At the end of the day, I'm sorry to hear your friends would rather bitch about it to you than actually talk to me and say something like "hey, I feel like you're not really present here - should we just reschedule?" I'm not sure what night it was that it happened - I'm not sure if it was the night before you posted what you did, or any night in the past two weeks - I've been doing lots of scenes in those times, some singular, others not. Some of them have been linked scenes, and those I've really enjoyed though - where people are close enough to hear what's going on with the other scene in snippets, and I can weave things so that what happens in one scene affects the other, and vice versa.
So now I'm left wondering - is it one of those that made people mad? Are they not enjoying that weaving of a coherent story together, those plot hooks that give them people to talk to about what happened and what will happen? Or is this one of the single-setting ones that was lackluster? There were a couple where I was just feeling uninspired for it not from being overworked, but the chemistry of the people involved was off, and people were going in multiple directions at once - was it one of those?
And who are you? You won't say. Are you the person I suspect you are, who I've spent plenty of time writing story for, who I've worked with on NPCs, and responded to actions, and talked down from ledges? I hope not. Who are your friends? I don't know that either, only that they were so unhappy they just paged their friends about how much the GM event sucked.
So. That's my thought process. It's a glib response to say "better to not have actions at all than to have my friends page me all upset because they are having a shitty time." It's equally glib to say "hire more staff!" Unless you know the details of what we do and how we do it and why, that's not a helpful solution either.

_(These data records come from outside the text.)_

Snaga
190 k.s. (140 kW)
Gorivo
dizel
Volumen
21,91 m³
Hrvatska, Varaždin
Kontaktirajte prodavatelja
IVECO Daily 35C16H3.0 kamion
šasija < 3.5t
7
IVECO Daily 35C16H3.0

So here we are. I didn't deserve it but it's what was said. I'll be a long time forgetting, because it's particularly hurtful when you're giving of yourself to try to do nice things for other people and the response is "well, but no one really likes it they're just telling you that they do, and I'm here to tell you that you're doing a shitty job and hurting more than you're helping." Kicks in the face like that take a while to heal.
I hope your friends read this and find a little compassion in their hearts for me. If they're really that upset they can always page me and we'll work through it and if I missed something we can certainly talk about how to incorporate that moving forward or a way to make things right. I'm sorrier than I can tell you that they had a miserable time.
So - apology accepted. It doesn't really fix anything, but I appreciate the apology.